Asked by host George Wiafe what influenced her to take what many described as a bold and unexpected step, she was direct.
“First and foremost, I wasn’t there in that boardroom when that decision was made to give people haircuts, whether they liked it or not,” she said.
“But even if I had been, and I had disagreed, and despite my strenuous position, it went ahead to the extent that I think it’s wrong and that it’s in the interest of the public to know that it’s wrong. Yes, I would have come out and done it.”
For Sophia Akuffo, the issue was principle, not optics.
“So it’s something which I always say, if I had to do it again, I would do it.”
The decision became a defining public moment. Many believed a former Chief Justice would remain behind closed doors, offering advice rather than joining a street protest. She rejected that assumption.
“I will say that maybe it’s my home upbringing, or how I understood my legal education,” she explained.
“You don’t sit there and just let unlawful things be done, and if you feel strongly about it and there’s no one to listen to you, you shout it out.”

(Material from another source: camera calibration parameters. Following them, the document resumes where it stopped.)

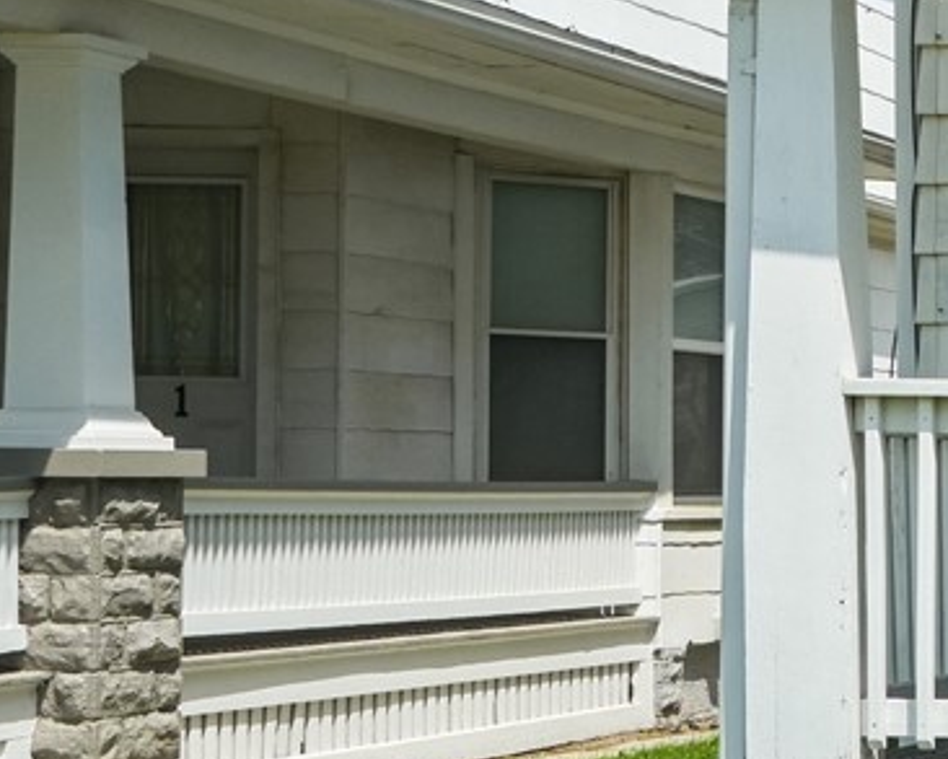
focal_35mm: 100
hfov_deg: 14.9
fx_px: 2806
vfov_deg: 14.9
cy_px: -120
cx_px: 2009
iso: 400
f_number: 10
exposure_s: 1/800
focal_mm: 23
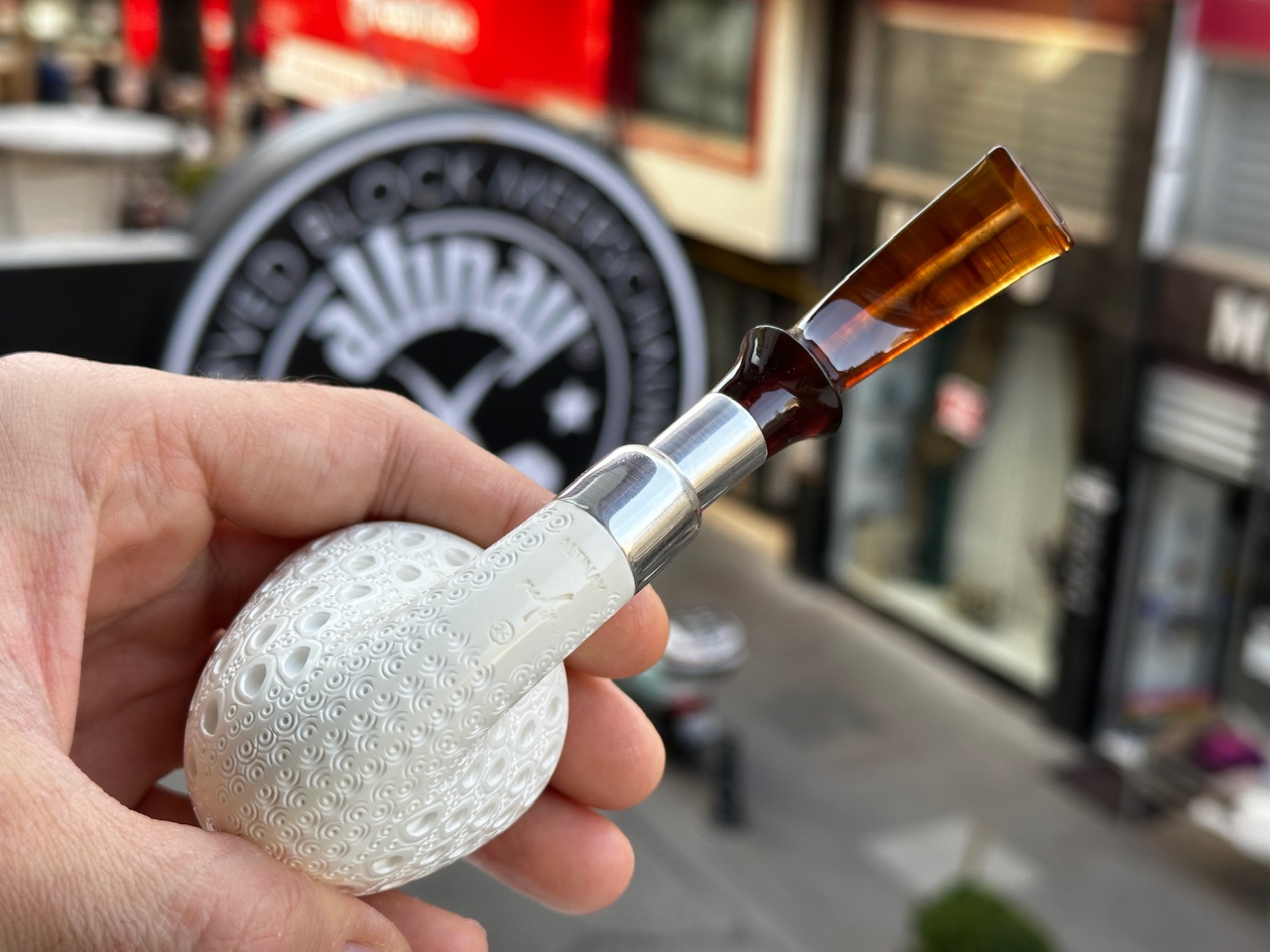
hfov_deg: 39.7
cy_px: 476
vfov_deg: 30.3
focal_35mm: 48
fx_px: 1761
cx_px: 635
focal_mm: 6.86
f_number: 1.78
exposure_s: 1/281
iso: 64
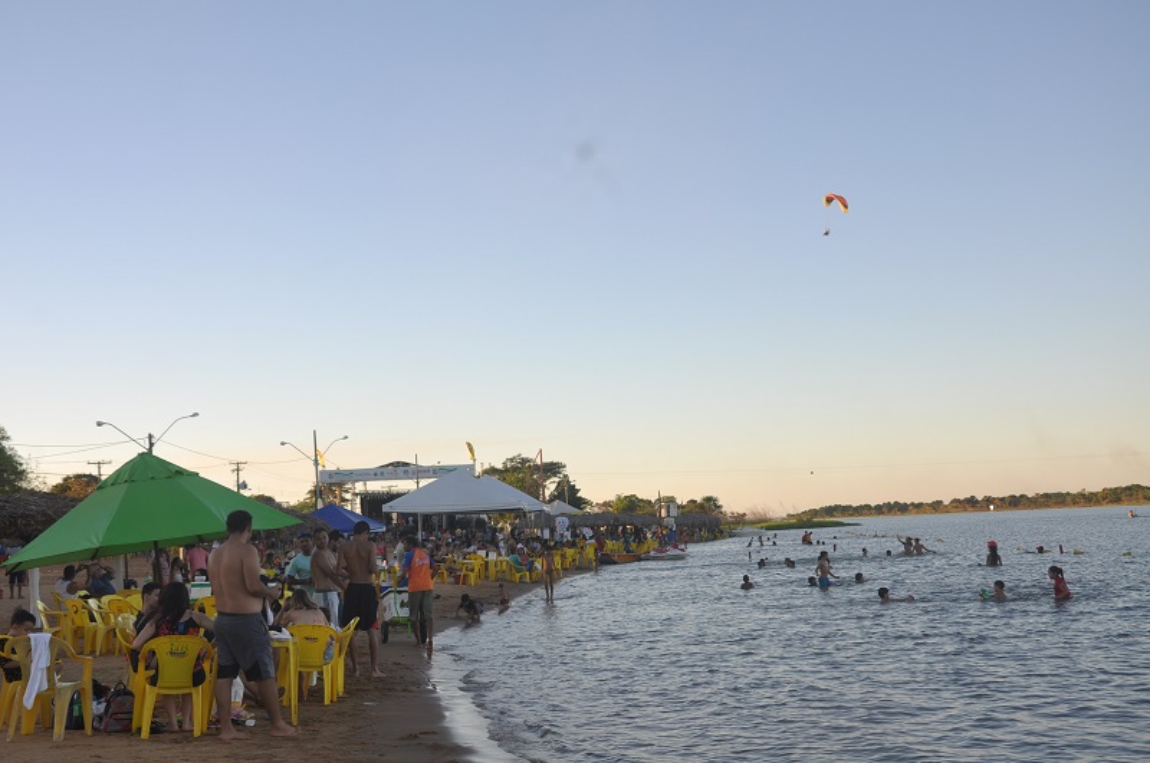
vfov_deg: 26.4
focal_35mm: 51
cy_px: 382
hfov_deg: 38.9
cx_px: 575
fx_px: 1627
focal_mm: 34
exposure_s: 1/80
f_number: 9
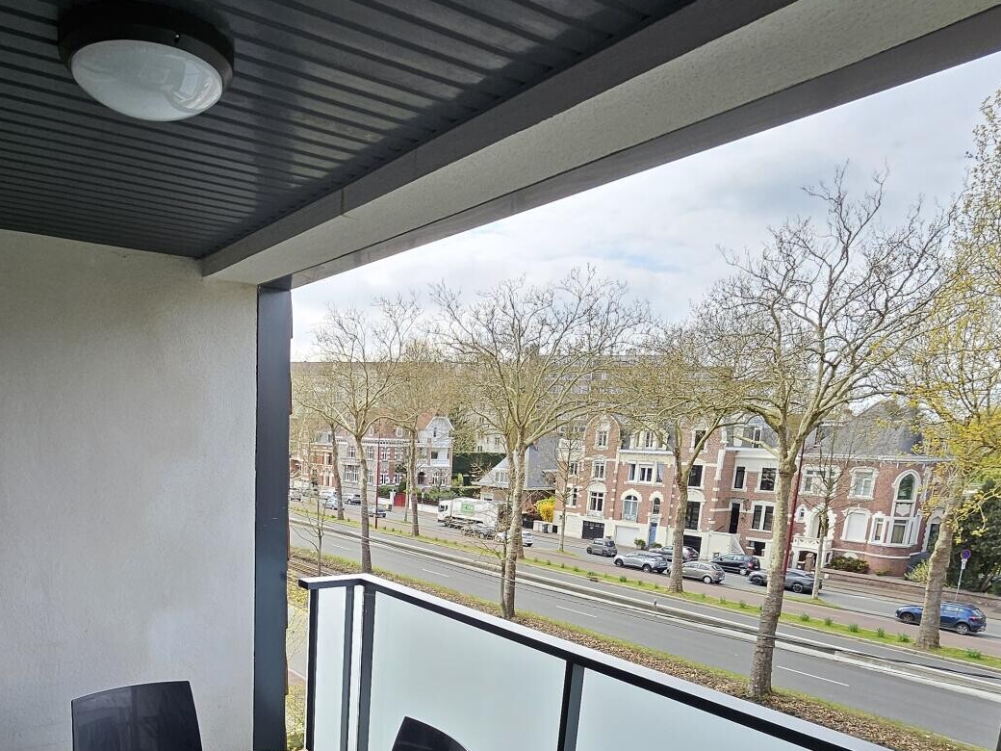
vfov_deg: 53.3
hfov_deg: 69.3
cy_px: 593
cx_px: 325
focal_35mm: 24
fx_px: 694
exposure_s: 1/285
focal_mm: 1.74
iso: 32
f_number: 2.2
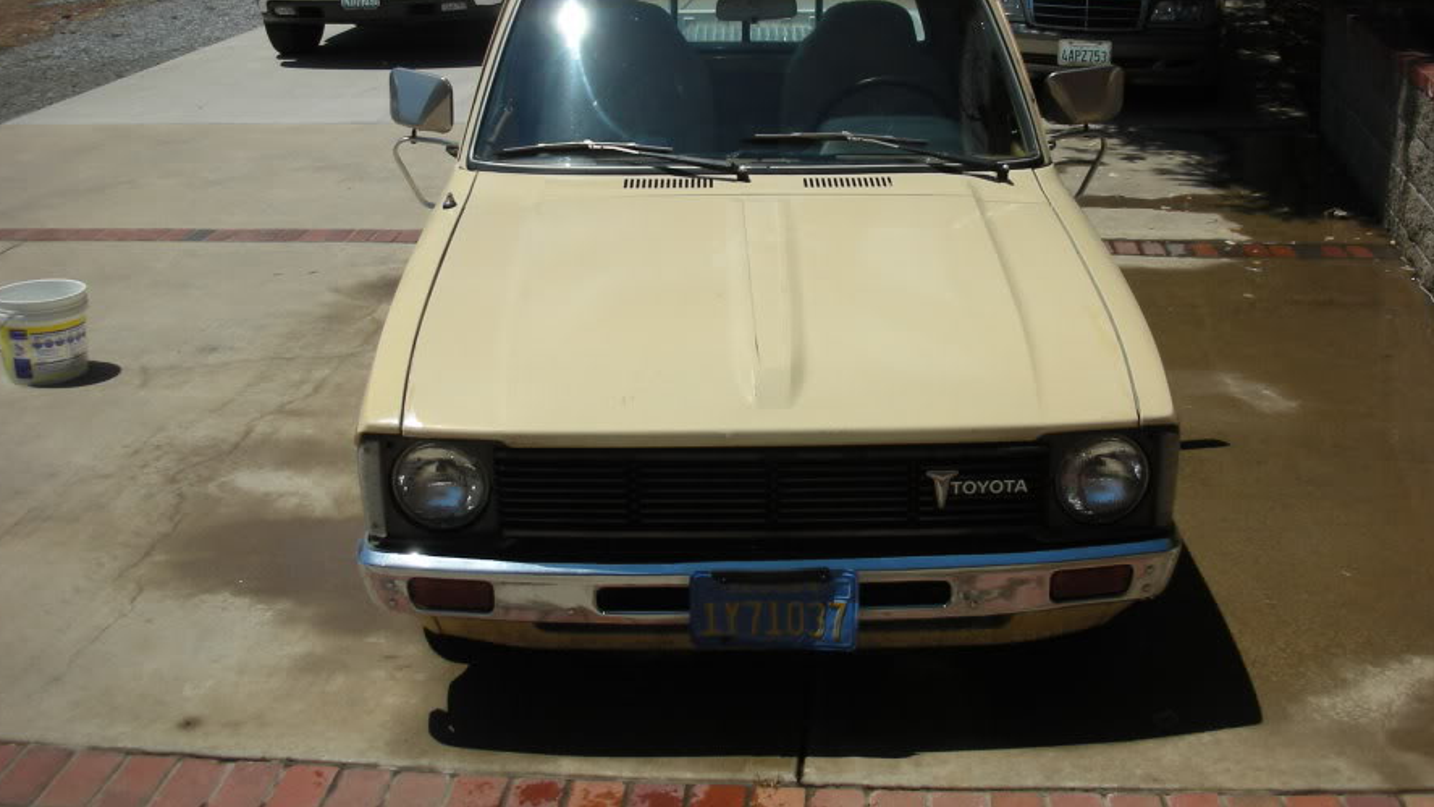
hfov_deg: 46.4
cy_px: 306
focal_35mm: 44
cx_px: 752
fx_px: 1673
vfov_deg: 27.0
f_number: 8.5
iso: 50
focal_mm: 5.8
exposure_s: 1/178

She recounted how her participation came about. It was not pre-arranged. It was personal.
“I saw that there were some people picketing, and I saw somebody I knew on that picket line. Phoned her and said, “Was it you I saw?” She said, Yes.”
“And I said, Okay, are you going again? And she said, Yes. I said, Can I join? And so I went.”
For Sophia Akuffo, the picket was not a break from her judicial past. It was, in her words, consistent with it. And years later, she remains firm.
“If I had to do it again, I would do it.”